La moglie è stata sottoposta a tampone e racconta a rete8.it ciò che ha passato nei giorni più bui di questo periodo terribile e indimenticabile.

La donna ricorda “Febbre alta: 38.5 /39 1’giorno e poi 2’giorno e 3’giorno. La febbre non scende. Ti chiudi in camera; in automatico compare la mascherina che ti copre il viso. Impacchi. Punture antibiotiche.
4’giorno. Sempre quel maledetto termometro a 39. La febbre non scende; la malattia si rafforza.
5’giorno. Chiamo il 118 ma non può aiutarci. Ci sono troppe richieste di assistenza.
Decidiamo di andare direttamente in ospedale. Preparo il borsone mentre tu  appoggi la fronte al vetro della finestra della camera. La febbre non ti molla. Non dormi da giorni. Mangi poco. Bevi nulla. Ti stai disidratando.
Giovedì 26 marzo ore 13 ci rechiamo al Pronto Soccorso. Ci apre una dottoressa travestita da marziano. Sarà la prima di una lunga serie che vedrai.
Ci guardiamo dietro alle mascherine verdi,  scivolano lacrime dentro alle mascherine verdi…il dolore e la paura inzuppano le mascherine verdi.
Una carezza sul viso, il borsone che passa dalla mia spalla alla tua, tu che entri per cercare di tornare a vivere.
Vivere. Respirare. Stare bene. Solo questo vorresti ma sai bene che sarà dura e sarà lunga.

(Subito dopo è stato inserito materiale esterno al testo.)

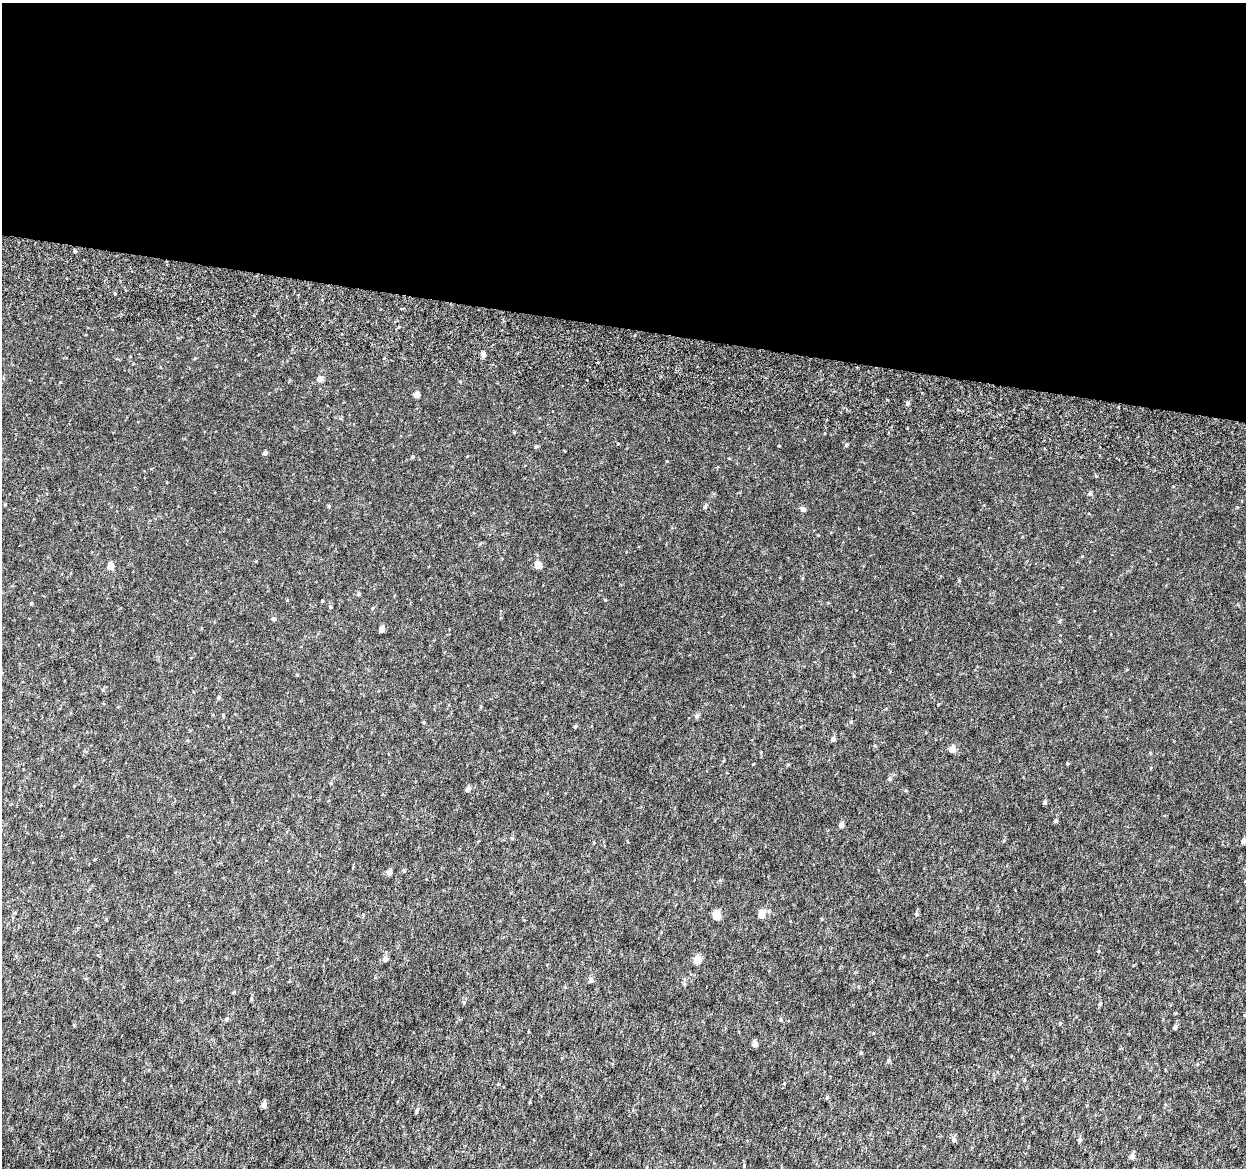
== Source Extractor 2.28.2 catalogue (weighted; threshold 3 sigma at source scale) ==
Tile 3 of 4 x 4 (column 3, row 1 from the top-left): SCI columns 2538-3781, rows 3805-4970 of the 5084 x 5337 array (HDU 1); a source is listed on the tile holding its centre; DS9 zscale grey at full resolution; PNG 1248 x 1170 px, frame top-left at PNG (2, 3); no overlay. Shown black and unused: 28% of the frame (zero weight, under 6 of 12 exposures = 5% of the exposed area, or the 3 px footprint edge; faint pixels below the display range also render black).
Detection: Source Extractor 2.28.2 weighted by HDU 2 'WHT'; one run over the whole footprint, this tile lists its part. Background 0.00184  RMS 0.0014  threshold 0.00563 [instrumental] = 3 sigma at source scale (4.09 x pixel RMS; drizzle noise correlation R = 1.36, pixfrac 0.8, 0.0396/0.0396 arcsec/px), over >= 5 px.
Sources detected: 67; all 67 listed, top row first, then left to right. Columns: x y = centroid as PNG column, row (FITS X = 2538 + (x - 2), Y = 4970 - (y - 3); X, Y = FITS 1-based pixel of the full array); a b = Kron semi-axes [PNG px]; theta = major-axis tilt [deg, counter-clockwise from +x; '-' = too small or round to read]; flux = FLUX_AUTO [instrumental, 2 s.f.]
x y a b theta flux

I messaggi sul telefonino iniziano ad arrivare da te nel pomeriggio…dalle ore 16 del 26 marzo, rallentando di giorno in giorno fino ad annullarsi la mattina del 1° aprile.
Si, perché il 1° aprile ti trasferiscono in terapia intensiva e ti intubano, proiettandoti in un turbine di dormiveglia maledetto con il tuo corpo totalmente paralizzato ma il tuo cervello in continua lavorazione. 
Da li, i 12 giorni più bui della mia vita. Non starò qui a raccontarti le cose brutte e gli incubi che hanno accompagnato questa dozzina di giorni. Non ti racconterò neanche quando mi sono arrabbiata con te perché non reagivi alle terapie. Non ti descrivero’ quando, all’improvviso, non vedevo più nessun futuro per me senza te.
Ti dico solo che, quando è arrivata la video chiamata della dottoressa, il 12 aprile alle 20.30, che mi faceva vedere che ce l’avevi fatta che che eri stato estubato,capito ho  che finalmente era iniziata la Santa Pasqua anche per noi perché tu eri risorto,  più forte e tenace di prima“.